Because the stack framework pointer always points to the stack base address of the current function, access to parameters and local variables is usually in the following form:
+ 8 + XX (% EBP); function entry parameter access
-XX (% EBP); Function Local variable access
If function a calls function B and function B calls Function C, the function stack framework and call relationship are shown in:
+ ------------------------- + ----> High address
| EIP (the address returned by the upper-level function) |
+ ------------------------- +
+ --> | EBP (EBP of the upper-level function) | -- + <------ EBP of the current function a (that is, SFP framework pointer)
| + ------------------------- ++ --> Offset
| Local variables |
| ...... | -- + <------ ESP points to the new local variable assigned by function A. local variables can be accessed through EBP-offset a of function.
| F + ------------------------- +
| R | arg N (nth parameter of function B) |
| A + ------------------------- +
| M | arg. (The. Parameter of function B) |
| E + ------------------------- +
| Arg 1 (the 1st parameters of function B) |
| O + ------------------------- +
| F | arg 0 (0th parameters of function B) | -- + <------ parameters of function B can be accessed by EBP + offset B of function B.
| + ------------------------- ++ --> Offset B
| A | EIP (return address of function a) |
| + ------------------------- + -- +
+ --- | EBP (EBP of function a) | <-- + <------ EBP of function B (SFP framework pointer)

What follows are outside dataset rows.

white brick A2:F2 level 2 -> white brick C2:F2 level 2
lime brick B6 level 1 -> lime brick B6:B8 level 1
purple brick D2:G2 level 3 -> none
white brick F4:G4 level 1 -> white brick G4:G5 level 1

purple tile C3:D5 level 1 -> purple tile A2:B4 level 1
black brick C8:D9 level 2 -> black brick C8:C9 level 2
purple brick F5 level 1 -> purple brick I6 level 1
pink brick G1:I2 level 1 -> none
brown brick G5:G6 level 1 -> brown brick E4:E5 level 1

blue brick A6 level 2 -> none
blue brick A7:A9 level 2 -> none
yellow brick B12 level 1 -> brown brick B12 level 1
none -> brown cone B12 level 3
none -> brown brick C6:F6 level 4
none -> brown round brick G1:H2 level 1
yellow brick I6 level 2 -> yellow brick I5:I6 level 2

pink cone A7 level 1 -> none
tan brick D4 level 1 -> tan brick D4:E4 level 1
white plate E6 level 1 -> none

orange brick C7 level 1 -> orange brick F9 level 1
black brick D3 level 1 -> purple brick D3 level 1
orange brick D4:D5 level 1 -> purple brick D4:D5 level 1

+ ------------------------- + |
| Local variables |
| ...... ||||<------ ESP points to the newly allocated local variable of function B
+ ------------------------- + |
| Arg n (n parameter of Function C) |
+ ------------------------- + |
| Arg. (The. Parameter of Function C) |
+ ------------------------- + --> Frame of B
| Arg 1 (the 1st parameters of Function C) |
+ ------------------------- + |
| Arg 0 (0th parameters of Function C) |
+ ------------------------- + |
| EIP (return address of function B) |
+ ------------------------- + |
+ --> | EBP (EBP of function B) | -- + <------ EBP of Function C (SFP framework pointer)
| + ------------------------- +
| Local variables |
| ...... | <------ ESP points to the newly allocated local variable of Function C.
| + ------------------------- + ----> Low address
Frame of C
Figure 1-1
Analyze the meaning of the remaining statement in the test1 disassembly result:
# MDB test1
Loading modules: [libc. so.1]
> Main: DIS; disassemble the main function
Main: pushl % EBP
Main + 1: movl % ESP, % EBP; create a stack frame)
Main + 3: subl $8, % ESP; allocate 8-byte stack space via ESP-8
Main + 6: andl $0xf0, % ESP; alignment the stack address in 16 bytes
Main + 9: movl $0, % eax; meaningless
Main + 0xe: subl % eax, % ESP; meaningless
Main + 0x10: movl $0, % eax; set the return value of the Main Function
Main + 0x15: Leave; Undo stack frame (stack frame)
Main + 0x16: ret; the main function returns
>
The following two statements seem meaningless. Are they true?
Movl $0, % eax
Subl % eax, % ESP
Recompile test1.c with GCC's O2-level optimization:
# Gcc-O2 test1.c-O test1
# MDB test1
> Main: dis
Main: pushl % EBP
Main + 1: movl % ESP, % EBP
Main + 3: subl $8, % ESP
Main + 6: andl $0xf0, % ESP
Main + 9: xorl % eax, % eax; set the main return value. Use xorl exception or command to set eax to 0.
Main + 0xb: Leave
Main + 0xc: Ret
>
The new disassembly results are more concise than the original results. The previously considered useless statements were optimized and further verified.